La peur est vraiment l’arme fatale à disposition des dirigeants de la secte. Cette peur est multiforme. Elle se déclenche comme un signal d'alerte, chaque fois qu'un danger imaginaire se présente. La peur n'est par ailleurs jamais amoindrie ou dissipée. Elle doit en permanence animer l'adepte, car elle est paradoxalement nécessaire à sa survie en tant que simple exécutant. L’ironie du sort est que l'adepte se voit tranquillisé par ceux-là mêmes qui ont produit sa peur.
« Mais, rapidement s’installe la peur, entretenue par la secte, la peur du monde extérieur qui est diabolisé, mais aussi la peur d’être rejeté par le groupe s’il n’entre pas dans le moule. » Jokthan Guivarch et Daniel Glezer
L'interprétation manichéenne du monde produit la peur qui elle-même perpétue la vision dichotomique. C'est un vrai cercle vicieux qui veut que la peur soit soignée par la peur.
La mauvaise gestion de la peur conduit à l'insensibilité pour ce qui est perçu comme différent, donc menaçant, et à l'isolation, au retrait au sein du groupe quand les appuis externes font défaut. Le besoin de convaincre et de faire des adeptes recrutés parmi le monde honni ne résout fondamentalement pas l'équation de la peur. Car il n'est pas possible de convertir tout le monde, ce qui éliminerait certainement la peur. L'isolation n'est par ailleurs jamais ressentie comme de la solitude, bien qu'elle soit en réalité une addition de personnes seules qui, livrées à elles-mêmes, se serrent les coudes dans un réflexe de survie. Elles se réconfortent ou se tiennent chaud mutuellement, comme des volatiles enfermés dans un poulailler.

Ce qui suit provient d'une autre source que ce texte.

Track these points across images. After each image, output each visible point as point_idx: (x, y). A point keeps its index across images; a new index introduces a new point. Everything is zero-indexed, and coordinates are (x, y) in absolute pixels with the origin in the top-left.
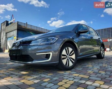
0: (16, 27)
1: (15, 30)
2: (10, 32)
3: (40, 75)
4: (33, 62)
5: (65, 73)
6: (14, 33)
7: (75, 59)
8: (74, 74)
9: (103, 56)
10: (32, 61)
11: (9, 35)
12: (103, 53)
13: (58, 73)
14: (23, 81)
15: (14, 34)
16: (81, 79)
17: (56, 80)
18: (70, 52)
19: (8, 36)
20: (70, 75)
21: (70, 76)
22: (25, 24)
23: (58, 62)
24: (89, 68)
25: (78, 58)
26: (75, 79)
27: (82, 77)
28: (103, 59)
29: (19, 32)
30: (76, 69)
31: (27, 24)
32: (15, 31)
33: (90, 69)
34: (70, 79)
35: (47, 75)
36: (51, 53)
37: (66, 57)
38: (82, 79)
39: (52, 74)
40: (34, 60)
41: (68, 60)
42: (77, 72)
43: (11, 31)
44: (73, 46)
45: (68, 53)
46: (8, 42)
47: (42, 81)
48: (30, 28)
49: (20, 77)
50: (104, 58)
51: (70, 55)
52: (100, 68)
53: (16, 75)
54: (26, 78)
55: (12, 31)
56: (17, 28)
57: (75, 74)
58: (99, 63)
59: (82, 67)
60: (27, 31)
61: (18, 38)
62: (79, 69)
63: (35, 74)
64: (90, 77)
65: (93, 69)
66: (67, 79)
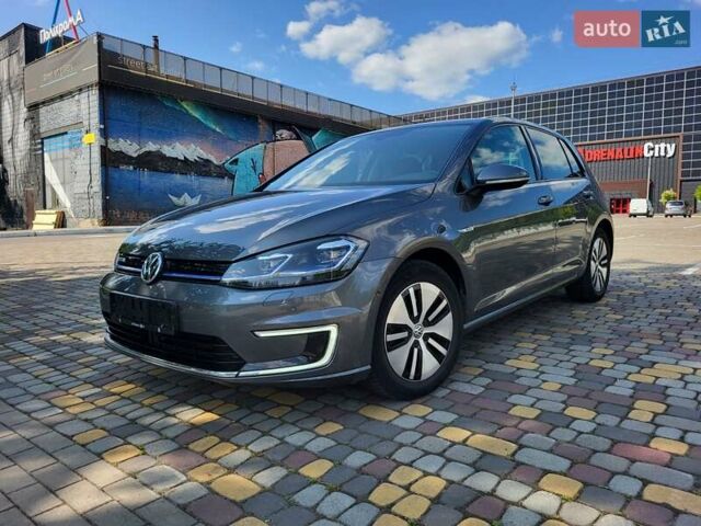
0: (90, 71)
1: (89, 87)
2: (52, 100)
3: (278, 433)
4: (242, 374)
5: (401, 422)
6: (84, 106)
7: (450, 339)
8: (445, 426)
9: (598, 287)
10: (238, 368)
11: (49, 118)
12: (604, 270)
13: (369, 419)
14: (201, 476)
15: (85, 112)
16: (476, 467)
17: (360, 471)
18: (426, 308)
19: (44, 128)
20: (425, 435)
21: (426, 443)
22: (144, 47)
23: (369, 367)
24: (523, 381)
25: (466, 326)
26: (449, 460)
27: (485, 453)
28: (601, 308)
29: (115, 103)
30: (454, 386)
31: (156, 47)
32: (84, 95)
33: (524, 391)
34: (424, 463)
35: (311, 430)
36: (333, 330)
37: (405, 334)
38: (484, 463)
39: (337, 427)
40: (245, 363)
41: (416, 350)
42: (461, 412)
43: (61, 97)
44: (442, 272)
45: (416, 314)
46: (48, 165)
47: (297, 473)
48: (177, 74)
49: (180, 448)
50: (604, 301)
51: (427, 324)
52: (573, 381)
53: (158, 432)
54: (212, 454)
55: (70, 94)
56: (95, 78)
57: (452, 424)
58: (574, 340)
59: (485, 373)
60: (163, 96)
61: (111, 140)
62: (467, 388)
63: (251, 427)
64: (521, 447)
65: (538, 387)
66: (410, 465)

Le groupe est bien déifié pour faire reculer la peur, mais il ne fait que la perpétuer sous ses multiples formes.
L’insensibilité
« Un besoin élevé de clôture cognitive permettant d’aboutir à une interprétation unifiée du monde sans contradiction interne. » Vassilis Saroglou
L’indifférence de l'adepte pour les usages du monde extérieur est souvent interprétée comme une absence d'empathie. Cette impression se trouve renforcée dans une relation interpersonnelle où le discours de la secte ne prend pas. Dans ce cas, l'adepte se trouve renvoyé à son conflit originel. Il ne vaut en définitive que par la valeur que lui attribue le groupe. Sans la permanence de ce lien, il n'est plus rien. Par conséquent, il n’a plus aucune raison de plaire et plus aucune volonté de tisser un lien qui le conduit sur un territoire inconnu. L'insensibilité est donc le résultat d'une fermeture assumée au monde.
L'isolation
« Le groupe constitue un isolat culturel fermé aux influences extérieures et peu évolutif, ne se référant qu'à lui-même dans différents domaines (croyances, connaissances, règles de vie, mœurs, santé, éthique, rituels, vocabulaire spécifique). Cette autoréférence exclusive est importante pour la pérennité du groupe, elle entraîne la nécessité de coupures. » Michel Monroy
Le vrai partage avec l’autre se réalise à partir du moment où il est accepté comme un être indépendant, capable de générer une valeur additionnelle. Si le rapport souhaité est prédéfini, il y a tout au plus échange de services, dans un cadre établi. L’isolation du sujet est d’abord nécessaire dans la phase de domestication. Pour ce faire, il est coupé affectivement de ses parents qui généralement se préoccupent bien plus de la destinée du groupe que de celle de leurs propres enfants. La nécessité de coupures s'impose précocement dans les familles appartenant à une secte. C'est certes une façon de circonvenir la peur représentée par des intrus qui infiltrent la secte et menacent sa survie. Malheureusement, les coupures n'arrangent rien d'un point de vue social puisque l'adhérent se sent livré à lui-même une fois coupé de sa base. Il a beau s'enorgueillir de l'instruction supérieure, à ses yeux, que la secte lui a dispensée, il n'en demeure pas moins que son sentiment d'étrangeté est opprimant au milieu d'un monde différent. Si le recours à la coupure permet d'éviter l'infiltration d'une présence étrangère, sa finalité première est bien d'éradiquer la peur.
La peur, aussi bien de l'autre que de la réalité profonde de l'adhérent, reléguée aux oubliettes, est omniprésente dans un milieu sectaire.